Hwang passed away in 2010 at the age of 87.

Kim currently resides in a safe house in southern Seoul, and he was guarded by police during his meeting with the newspaper.

When asked the real reason for Hwang to defect, Kim replied, “Secretary Hwang made a remark claiming, ‘Juche ideology was made by me, not Kim Il Sung or Kim Jong-il,’ at an international forum in Moscow in February 1996.”

Kim continued, “Kim Jong-il was infuriated when he received this report. In mid-June [of that year] former Secretary Hwang told me, ‘It doesn’t seem like Kim Jong-il will just let me off. Before I get into trouble, please get me some poison so that I can commit suicide.’”

And it was not Hwang who first came up with the idea to defect to South Korea.

“There were many friends within the party who said, ‘We cannot leave Secretary Hwang to be sacrificed at the hands of Kim Jong-il,’ and resolved to seek political asylum for him,” Kim said. “So I convinced Hwang not to end his life and go to South Korea to struggle against Kim Jong-il. And he told me, ‘I refuse to go to Seoul without you.’”

Kim was then told by Hwang to seek a way of getting to South Korea.

“I felt pride when party officials said that Hwang, who was unable to find his way to a shop alone, was able to defect completely because of me,” he continued.

Kim said he was able to make contact with the South Korean government through a covert operation. Initially, they tried to defect to the South in April 1997 but at the end of January that year, there was a forum on Juche in Tokyo.

There, they made contact with a South Korean intelligence official who warned them, “It seems like the media got hold of the news.”

Hwang, after the forum, went from Japan to Beijing on Feb. 12, and headed into the Korean Embassy.

Because he managed the reference room for the Central Committee of the Workers’ Party, Kim was also privy to a lot of confidential documents.

“It was reported to Kim Jong-il in April 1991 that the scientist at the Yongbyon nuclear complex made a breakthrough in research that could lead to nuclear development,” said Kim.

He said that Kim Jong-il told Jon Pyong-ho, former Workers’ Party secretary and director of the party’s Munitions Industries Department, “Today is the day when my lifelong wish has been reached.”

But Kim recalled that in February the following year, Kim Il Sung remarked on the contrary, ‘It is unimaginable to develop nuclear weapons that can annihilate the same people [as us].”

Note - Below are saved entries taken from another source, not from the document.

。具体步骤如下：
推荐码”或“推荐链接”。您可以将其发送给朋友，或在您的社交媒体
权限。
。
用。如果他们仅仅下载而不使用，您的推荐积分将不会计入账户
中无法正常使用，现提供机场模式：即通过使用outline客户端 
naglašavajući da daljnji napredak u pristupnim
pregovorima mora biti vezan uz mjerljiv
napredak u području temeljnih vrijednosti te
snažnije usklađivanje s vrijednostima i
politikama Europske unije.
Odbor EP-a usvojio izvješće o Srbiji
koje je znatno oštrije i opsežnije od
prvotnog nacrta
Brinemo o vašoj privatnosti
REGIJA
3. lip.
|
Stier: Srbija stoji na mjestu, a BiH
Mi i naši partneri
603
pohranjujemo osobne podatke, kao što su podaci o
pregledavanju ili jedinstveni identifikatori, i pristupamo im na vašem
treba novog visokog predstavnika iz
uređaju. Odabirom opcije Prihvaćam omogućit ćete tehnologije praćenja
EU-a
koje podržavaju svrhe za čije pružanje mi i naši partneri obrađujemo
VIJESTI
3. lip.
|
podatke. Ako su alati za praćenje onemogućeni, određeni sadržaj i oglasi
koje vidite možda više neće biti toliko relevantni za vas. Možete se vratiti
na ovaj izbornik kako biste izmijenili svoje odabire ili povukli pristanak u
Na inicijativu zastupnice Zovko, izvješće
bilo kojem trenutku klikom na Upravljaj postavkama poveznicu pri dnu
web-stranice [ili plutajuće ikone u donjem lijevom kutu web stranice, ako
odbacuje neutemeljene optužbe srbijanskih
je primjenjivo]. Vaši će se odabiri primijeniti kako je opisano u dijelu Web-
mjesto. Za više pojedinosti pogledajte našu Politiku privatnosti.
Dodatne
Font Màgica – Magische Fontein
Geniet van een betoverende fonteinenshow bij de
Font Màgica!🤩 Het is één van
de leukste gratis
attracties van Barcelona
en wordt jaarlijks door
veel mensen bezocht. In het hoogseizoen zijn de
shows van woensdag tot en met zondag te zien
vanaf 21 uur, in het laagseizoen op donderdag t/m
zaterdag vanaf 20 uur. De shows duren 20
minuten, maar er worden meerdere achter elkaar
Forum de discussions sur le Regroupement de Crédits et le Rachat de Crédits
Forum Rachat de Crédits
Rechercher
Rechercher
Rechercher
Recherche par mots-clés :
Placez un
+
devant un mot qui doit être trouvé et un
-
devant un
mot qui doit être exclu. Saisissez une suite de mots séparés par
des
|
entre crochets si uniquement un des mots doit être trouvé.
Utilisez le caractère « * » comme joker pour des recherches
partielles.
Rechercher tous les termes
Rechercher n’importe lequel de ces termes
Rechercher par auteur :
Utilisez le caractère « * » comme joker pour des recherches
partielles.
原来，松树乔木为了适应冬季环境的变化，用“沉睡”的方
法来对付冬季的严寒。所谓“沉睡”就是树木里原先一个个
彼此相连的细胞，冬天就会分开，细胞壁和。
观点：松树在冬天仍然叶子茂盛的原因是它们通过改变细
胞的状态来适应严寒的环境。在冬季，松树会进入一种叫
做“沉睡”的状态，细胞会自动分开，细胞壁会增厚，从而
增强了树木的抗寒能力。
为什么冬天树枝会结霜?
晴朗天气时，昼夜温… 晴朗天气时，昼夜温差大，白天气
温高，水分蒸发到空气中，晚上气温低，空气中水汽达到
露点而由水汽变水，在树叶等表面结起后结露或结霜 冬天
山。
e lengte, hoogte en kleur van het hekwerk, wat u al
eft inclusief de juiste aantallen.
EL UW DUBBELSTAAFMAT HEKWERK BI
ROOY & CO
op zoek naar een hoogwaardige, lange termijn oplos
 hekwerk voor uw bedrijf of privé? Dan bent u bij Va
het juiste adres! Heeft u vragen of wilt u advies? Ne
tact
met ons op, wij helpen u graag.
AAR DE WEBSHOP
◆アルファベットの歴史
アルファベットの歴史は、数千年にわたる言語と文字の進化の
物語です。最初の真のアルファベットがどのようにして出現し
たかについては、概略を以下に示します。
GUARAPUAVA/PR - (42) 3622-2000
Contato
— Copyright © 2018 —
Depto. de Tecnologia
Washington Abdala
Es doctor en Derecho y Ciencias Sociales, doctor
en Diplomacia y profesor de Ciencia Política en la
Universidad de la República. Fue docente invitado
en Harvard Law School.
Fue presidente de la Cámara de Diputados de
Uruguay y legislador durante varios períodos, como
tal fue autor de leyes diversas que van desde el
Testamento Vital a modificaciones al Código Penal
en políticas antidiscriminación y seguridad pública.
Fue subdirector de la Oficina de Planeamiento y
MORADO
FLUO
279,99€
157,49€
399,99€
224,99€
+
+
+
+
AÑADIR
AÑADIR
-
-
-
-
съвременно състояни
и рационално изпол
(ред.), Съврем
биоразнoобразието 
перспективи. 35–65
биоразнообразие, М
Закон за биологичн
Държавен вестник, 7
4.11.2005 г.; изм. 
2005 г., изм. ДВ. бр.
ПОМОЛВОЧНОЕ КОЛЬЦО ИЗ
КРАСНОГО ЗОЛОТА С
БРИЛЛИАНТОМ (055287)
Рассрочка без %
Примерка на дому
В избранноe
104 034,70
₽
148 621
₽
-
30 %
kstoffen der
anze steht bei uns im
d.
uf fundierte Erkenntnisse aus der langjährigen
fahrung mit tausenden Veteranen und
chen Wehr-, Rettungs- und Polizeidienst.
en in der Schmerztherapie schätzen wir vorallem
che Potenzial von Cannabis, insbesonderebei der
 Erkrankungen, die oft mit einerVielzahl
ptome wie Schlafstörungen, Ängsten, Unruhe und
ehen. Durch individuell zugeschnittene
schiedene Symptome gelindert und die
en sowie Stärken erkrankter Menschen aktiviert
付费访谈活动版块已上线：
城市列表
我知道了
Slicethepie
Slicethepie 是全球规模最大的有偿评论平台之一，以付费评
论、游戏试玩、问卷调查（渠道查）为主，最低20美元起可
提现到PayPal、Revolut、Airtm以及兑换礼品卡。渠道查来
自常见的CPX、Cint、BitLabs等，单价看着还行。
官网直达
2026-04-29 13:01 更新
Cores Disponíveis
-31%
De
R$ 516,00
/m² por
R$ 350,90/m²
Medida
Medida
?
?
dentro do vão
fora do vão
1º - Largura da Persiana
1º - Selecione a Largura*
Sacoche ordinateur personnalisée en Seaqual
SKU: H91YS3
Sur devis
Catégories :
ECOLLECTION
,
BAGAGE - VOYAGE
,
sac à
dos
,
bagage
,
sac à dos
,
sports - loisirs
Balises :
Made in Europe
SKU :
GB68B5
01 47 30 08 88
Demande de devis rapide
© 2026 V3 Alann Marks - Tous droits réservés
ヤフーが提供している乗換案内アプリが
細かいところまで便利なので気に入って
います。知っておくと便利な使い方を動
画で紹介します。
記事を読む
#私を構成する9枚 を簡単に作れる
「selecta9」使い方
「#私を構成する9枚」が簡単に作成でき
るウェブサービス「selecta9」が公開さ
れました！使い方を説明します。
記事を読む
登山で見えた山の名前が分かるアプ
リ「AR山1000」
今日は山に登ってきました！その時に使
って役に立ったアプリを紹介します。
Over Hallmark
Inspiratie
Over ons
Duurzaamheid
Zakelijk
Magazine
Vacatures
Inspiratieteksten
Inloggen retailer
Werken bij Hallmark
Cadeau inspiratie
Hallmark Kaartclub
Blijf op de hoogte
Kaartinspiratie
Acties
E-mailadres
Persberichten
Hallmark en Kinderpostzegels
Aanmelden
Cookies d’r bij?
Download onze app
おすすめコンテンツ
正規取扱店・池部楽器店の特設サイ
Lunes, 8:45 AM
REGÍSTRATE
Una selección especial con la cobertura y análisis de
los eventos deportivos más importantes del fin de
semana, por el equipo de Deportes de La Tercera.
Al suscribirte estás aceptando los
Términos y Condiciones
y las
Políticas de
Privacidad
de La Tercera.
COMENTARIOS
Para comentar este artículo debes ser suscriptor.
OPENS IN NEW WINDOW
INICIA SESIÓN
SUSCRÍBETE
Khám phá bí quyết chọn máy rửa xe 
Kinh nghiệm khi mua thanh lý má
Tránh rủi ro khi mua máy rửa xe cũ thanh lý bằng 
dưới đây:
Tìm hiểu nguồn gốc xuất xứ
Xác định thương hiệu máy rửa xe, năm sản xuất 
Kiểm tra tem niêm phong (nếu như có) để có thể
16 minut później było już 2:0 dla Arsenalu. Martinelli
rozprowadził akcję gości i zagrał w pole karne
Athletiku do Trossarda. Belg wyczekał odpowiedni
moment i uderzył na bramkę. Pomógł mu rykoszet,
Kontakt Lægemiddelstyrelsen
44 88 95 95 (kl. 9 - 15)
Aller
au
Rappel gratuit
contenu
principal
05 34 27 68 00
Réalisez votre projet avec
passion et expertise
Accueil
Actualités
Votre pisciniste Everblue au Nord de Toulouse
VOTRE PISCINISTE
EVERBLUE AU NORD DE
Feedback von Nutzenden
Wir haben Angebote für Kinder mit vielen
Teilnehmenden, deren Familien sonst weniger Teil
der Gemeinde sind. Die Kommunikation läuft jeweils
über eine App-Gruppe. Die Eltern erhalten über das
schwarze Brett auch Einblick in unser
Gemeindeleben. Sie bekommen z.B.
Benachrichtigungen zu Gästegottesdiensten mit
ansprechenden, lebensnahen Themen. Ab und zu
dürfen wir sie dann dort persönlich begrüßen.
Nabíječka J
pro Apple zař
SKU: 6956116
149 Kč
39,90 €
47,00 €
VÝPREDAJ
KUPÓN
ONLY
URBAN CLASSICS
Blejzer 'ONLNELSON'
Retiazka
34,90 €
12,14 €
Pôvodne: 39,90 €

He said that in the party’s resource room, he was able to come across documents related to the starvation of North Koreans dated November 1996. He said that in 1995, 500,000 North Koreans including 50,000 party officials were starved to death. By November 1996, over 1 million people had been starved to death.

After Kim defected to South Korea, he worked for the NIS’ North Korea policy research institute and a North Korean defector organization, but his activities were prohibited during the Kim Dae-jung and Roh Moo-hyun administrations.

When asked if his relationship with the South Korean NIS is still strained, Kim replied that is not anymore. He thanked the Park Geun-hye government and NIS for this.

“This can be my last chance,” he said, “so I plan to confess everything.”

“It became known after Secretary Hwang defected that his wife committed suicide, but actually, the person who died was my wife Pak Bong-sil. Because she was unable to bear the fear, she chose death. This is because she married a wretched man.”